Saturday, November 14, 2009

pulling out...

Premature pullouts cause more damage than pleasure or progress.

This morning we rode along a route that took us to the rolling roads near sderot, then over to ashkelon, back through the nachshom junction, on to Latrun and then back home. I've been riding with a new cycling team and getting lifts to the meeting point with one of my close triathlon friends who has a car. This friend used to be one of the top 10k runners in Europe and he's a serious competitive cyclist now who's trying to turn over into triathlon.

It works out well because I have someone to chase when I do runs immediately off the bike during training sessions. I love running but I always dig so much deeper when I have a mode of competitive comparison.
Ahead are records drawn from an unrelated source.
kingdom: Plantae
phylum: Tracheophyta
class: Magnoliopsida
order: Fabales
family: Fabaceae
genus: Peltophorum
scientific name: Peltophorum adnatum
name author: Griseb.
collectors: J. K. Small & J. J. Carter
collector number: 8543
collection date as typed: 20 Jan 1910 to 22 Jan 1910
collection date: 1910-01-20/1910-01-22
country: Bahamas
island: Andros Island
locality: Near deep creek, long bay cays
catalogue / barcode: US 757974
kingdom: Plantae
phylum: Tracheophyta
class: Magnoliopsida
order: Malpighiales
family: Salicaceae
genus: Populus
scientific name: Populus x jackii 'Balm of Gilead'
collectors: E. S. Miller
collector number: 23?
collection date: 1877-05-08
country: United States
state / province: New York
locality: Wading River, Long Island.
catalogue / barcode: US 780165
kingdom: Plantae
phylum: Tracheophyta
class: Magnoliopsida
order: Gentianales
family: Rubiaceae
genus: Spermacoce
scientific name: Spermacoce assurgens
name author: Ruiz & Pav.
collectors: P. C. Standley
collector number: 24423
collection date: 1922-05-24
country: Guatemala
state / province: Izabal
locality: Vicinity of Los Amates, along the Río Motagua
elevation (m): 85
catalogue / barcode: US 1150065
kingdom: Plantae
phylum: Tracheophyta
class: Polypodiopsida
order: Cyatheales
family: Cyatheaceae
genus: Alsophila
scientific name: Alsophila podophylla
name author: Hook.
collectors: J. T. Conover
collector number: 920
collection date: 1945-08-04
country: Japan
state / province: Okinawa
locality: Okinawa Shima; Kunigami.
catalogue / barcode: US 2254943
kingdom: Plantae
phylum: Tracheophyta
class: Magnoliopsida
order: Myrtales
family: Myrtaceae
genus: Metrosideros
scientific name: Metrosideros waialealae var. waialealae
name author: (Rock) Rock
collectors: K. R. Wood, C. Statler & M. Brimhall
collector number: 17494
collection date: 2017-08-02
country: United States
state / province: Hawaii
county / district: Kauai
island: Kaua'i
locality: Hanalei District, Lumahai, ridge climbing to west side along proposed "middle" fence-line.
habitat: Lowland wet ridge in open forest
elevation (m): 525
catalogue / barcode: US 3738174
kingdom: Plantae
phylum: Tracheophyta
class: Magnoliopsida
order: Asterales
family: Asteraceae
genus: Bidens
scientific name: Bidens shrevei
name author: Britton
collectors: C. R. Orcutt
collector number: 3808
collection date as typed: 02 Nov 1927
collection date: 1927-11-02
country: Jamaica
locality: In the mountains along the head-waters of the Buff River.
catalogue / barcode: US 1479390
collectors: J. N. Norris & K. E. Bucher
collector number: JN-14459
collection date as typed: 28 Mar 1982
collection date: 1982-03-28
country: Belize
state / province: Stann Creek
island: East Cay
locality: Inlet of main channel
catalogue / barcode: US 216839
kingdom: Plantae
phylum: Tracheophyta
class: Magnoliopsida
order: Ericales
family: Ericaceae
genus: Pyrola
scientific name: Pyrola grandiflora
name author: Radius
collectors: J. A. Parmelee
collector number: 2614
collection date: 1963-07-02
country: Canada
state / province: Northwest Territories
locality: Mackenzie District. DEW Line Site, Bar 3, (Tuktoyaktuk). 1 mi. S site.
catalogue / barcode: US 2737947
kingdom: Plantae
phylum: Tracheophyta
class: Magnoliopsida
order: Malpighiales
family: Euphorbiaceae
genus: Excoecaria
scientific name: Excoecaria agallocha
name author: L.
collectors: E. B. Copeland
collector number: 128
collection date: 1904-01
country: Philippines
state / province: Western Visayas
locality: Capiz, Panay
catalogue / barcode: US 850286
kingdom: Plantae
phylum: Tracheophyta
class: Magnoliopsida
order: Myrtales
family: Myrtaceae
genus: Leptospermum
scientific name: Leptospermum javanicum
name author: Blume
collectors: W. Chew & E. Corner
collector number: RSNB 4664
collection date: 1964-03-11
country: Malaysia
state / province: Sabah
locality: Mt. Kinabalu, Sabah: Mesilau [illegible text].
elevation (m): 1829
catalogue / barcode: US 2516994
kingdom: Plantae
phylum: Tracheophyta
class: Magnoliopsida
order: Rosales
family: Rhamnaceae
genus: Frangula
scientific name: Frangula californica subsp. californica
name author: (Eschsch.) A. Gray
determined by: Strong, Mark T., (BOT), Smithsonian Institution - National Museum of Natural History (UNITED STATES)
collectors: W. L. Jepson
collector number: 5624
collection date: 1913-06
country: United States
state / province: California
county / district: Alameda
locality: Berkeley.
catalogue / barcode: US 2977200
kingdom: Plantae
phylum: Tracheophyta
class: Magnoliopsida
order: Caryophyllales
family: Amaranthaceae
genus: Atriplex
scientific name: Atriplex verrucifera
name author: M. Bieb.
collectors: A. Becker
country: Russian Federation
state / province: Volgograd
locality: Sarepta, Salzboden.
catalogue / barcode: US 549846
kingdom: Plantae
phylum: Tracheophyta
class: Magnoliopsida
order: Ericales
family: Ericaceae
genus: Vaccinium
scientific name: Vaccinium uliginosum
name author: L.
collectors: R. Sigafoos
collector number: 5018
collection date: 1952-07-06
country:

He leaves me in the dust running but I max out trying to catch him. It's fantastic redlining and despite my low training volume I feel much better with my physical performance at this point. I think I'm starting to recover from all my previous years overtraining.

Anyway, during a point in the ride where I could tuck in to the pack, spin at 100 rpms and coast a bit for recovery, I started chatting with a rider who had served as part of the IDF intelligence in the lebanon years. I was fascinated. He spoke about his role as coordinator of intelligence in southern lebanon and how part of his role included finding jobs and opportunities for cooperating lebanese who wanted to take advantage of economic opportunities in Israel. He said that Israel actually has the largest intelligence division of any national force and that one of the largest mistakes we made in the lebanese pull out was not providing sufficient holistic support for the Lebanese who assisted us. The downfall was that many of these same Lebanese developed a strong hatred towards us for abandoning them, and turned to hezbollah and straight away offered all the intelligence that they had on Israel and the IDF.

The story sounded familiar as this is basically what happened in Afganistan in the 80's when the U.S. pulled out after fighting the soviets. Afganis who had helped the U.S. were abandoned and to avoid complete destitution they turned to the Madrassas and the Taliban and eventually towards terrorism against the U.S.

The matter of pulling out or disengaging at any level from an occupied or contested area is fraught with pitfalls and poisonous snakes. We're supposed to learn from history's tales and humanity's failures, but somehow when it comes to warfare and politics, we ignore lessons which dooms us to repetition.

The burning question then becomes.. when is premature? and is it actually possible to ever fully extricate ourselves from these situations at a win-win level?